CSR can also be perceived as a profit center in the climate change and other areas. For example, GE has a program in place which is focused on energy-saving products and services, and the effort has resulted in tremendous business growth and profits. Wal-Mart is implementing a program that requires suppliers to address environmental issues posed by the packaging materials they use. Starbucks attracts customers with worker- and environmentally-friendly products, such as its line of "Fair Trade" coffees. Finally, "organic" cotton, and "certified humane" meat products are generating significant sales, often with higher profits than their non-certified counterparts.

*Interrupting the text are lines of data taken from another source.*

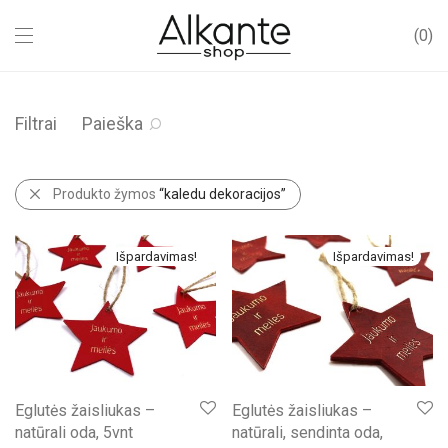
0
Filtrai
Paieška
Produkto žymos
“kaledu dekoracijos”
Išpardavimas!
Išpardavimas!
Eglutės žaisliukas –
Eglutės žaisliukas –
natūrali oda, 5vnt
natūrali, sendinta oda,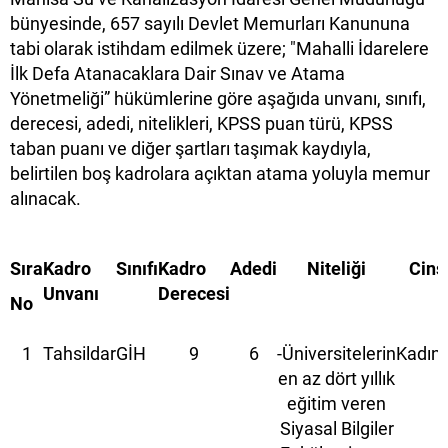
bünyesinde, 657 sayılı Devlet Memurları Kanununa
tabi olarak istihdam edilmek üzere; "Mahalli İdarelere
İlk Defa Atanacaklara Dair Sınav ve Atama
Yönetmeliği” hükümlerine göre aşağıda unvanı, sınıfı,
derecesi, adedi, nitelikleri, KPSS puan türü, KPSS
taban puanı ve diğer şartları taşımak kaydıyla,
belirtilen boş kadrolara açıktan atama yoluyla memur
alınacak.
Sıra
Kadro
Sınıfı
Kadro
Adedi
Niteliği
Cinsi
Unvanı
Derecesi
No
1
Tahsildar
GİH
9
6
-Üniversitelerin
Kadın
en az dört yıllık
eğitim veren
Siyasal Bilgiler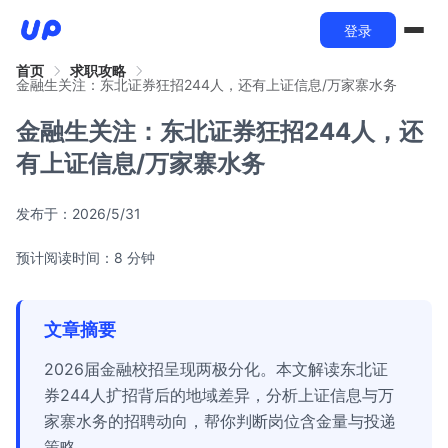
登录
首页
求职攻略
金融生关注：东北证券狂招244人，还有上证信息/万家寨水务
金融生关注：东北证券狂招244人，还
有上证信息/万家寨水务
发布于：
2026/5/31
预计阅读时间：8 分钟
文章摘要
2026届金融校招呈现两极分化。本文解读东北证
券244人扩招背后的地域差异，分析上证信息与万
家寨水务的招聘动向，帮你判断岗位含金量与投递
策略。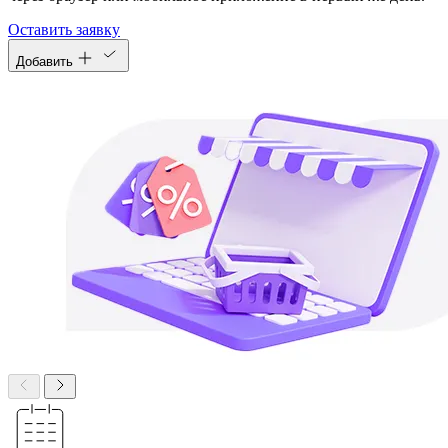
Оставить заявку
Добавить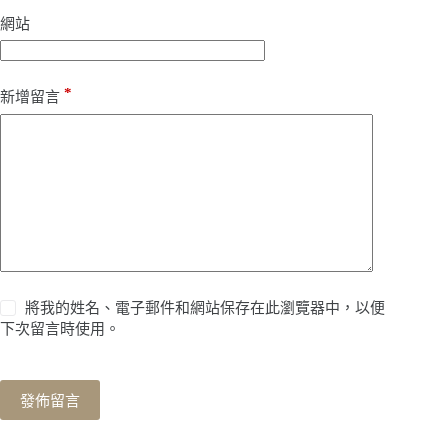
網站
*
新增留言
將我的姓名、電子郵件和網站保存在此瀏覽器中，以便
下次留言時使用。
發佈留言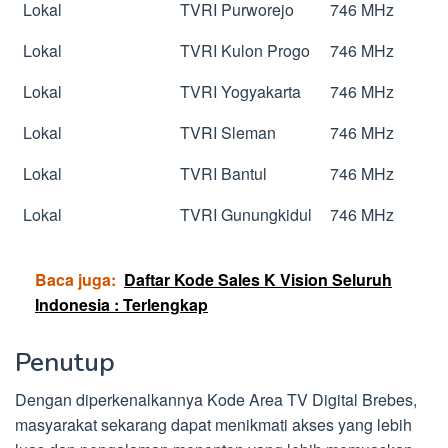
Lokal
TVRI Purworejo
746 MHz
Lokal
TVRI Kulon Progo
746 MHz
Lokal
TVRI Yogyakarta
746 MHz
Lokal
TVRI Sleman
746 MHz
Lokal
TVRI Bantul
746 MHz
Lokal
TVRI Gunungkidul
746 MHz
Baca juga:
Daftar Kode Sales K Vision Seluruh
Indonesia : Terlengkap
Penutup
Dengan diperkenalkannya Kode Area TV Digital Brebes,
masyarakat sekarang dapat menikmati akses yang lebih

Ladner: Let me mention a couple of government programs which represent an opportunity for an importer to save substantial money. By joining the Customs Trade Partnership Against Terrorism, an importer realizes a considerable increase in efficiency because of its scrutiny of the supply chain process. Under the Importer Self-Assessment Program, the importer is encouraged to develop a variety of internal controls to avoid government audits. Not only is such an audit invasive, it can run into hundreds of thousands of dollars in expense, and this is seldom in the budget since no one knows when the government is going to insist on an audit. Another consideration for importers is a "business resumption continuity" plan in the case of a catastrophic incident at our nation's ports of entry.

Levine: A company that is being investigated by the government is also losing valuable executive time and expending resources on crisis-related communications. Time spent by the C.E.O., C.F.O., and General Counsel responding to an investigation or managing a crisis is time lost from managing the business. Having appropriately designed and resourced programs in place, however, means that the company should be able to address even unexpected issues with less of an interruption of its normal activities. A successful business is one that has systems in place that enable its key people to remain focused on its core business challenges, while its compliance and other systems kick in to address crises.

Editor: Is there anything you would like to add?

Levine: Even if a company has good policies in place, it is critical to involve its human resources professionals on an ongoing basis. They are in a position to map out the responsibilities and accountabilities of the workforce, and they are charged with measuring employees' performance. They also play an important role in rewarding good performance and in addressing sub-standard performance. Additionally, they are the company's knowledge and training managers. Ongoing training is needed to give life to the most robust paper policies.

Ladner: Epstein Becker & Green has always had a strong international law practice, and our international trade group is focused on those concerns that add value to our clients' operations, including cross-border compliance, regulatory planning and pre-planning through the company's supply chains, and, of course, a variety of cost minimization strategies. Let me add that the kind of compliance training which Michael refers to is something that has proven to add value to our clients' business operations.